* Work required *
When you restate the entries that follow, keep every word exactly and drop the pictures.

(Circuit design data)
⁂
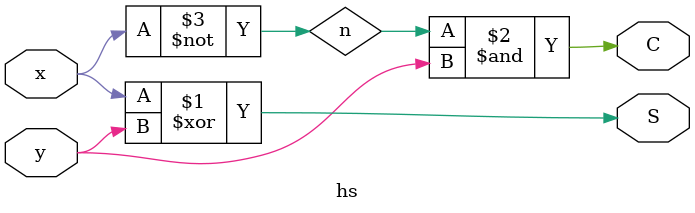
<source format=v>
module hs(S,C,x,y);
   input x,y;
   output S, C;
   xor (S,x,y);
   not (n,x);
   and(C,n,y);
endmodule

</source>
⁂
* Answer below *
<source format=v>
module hs(S,C,x,y);
   input x,y;
   output S, C;
   xor (S,x,y);
   not (n,x);
   and(C,n,y);
endmodule

</source>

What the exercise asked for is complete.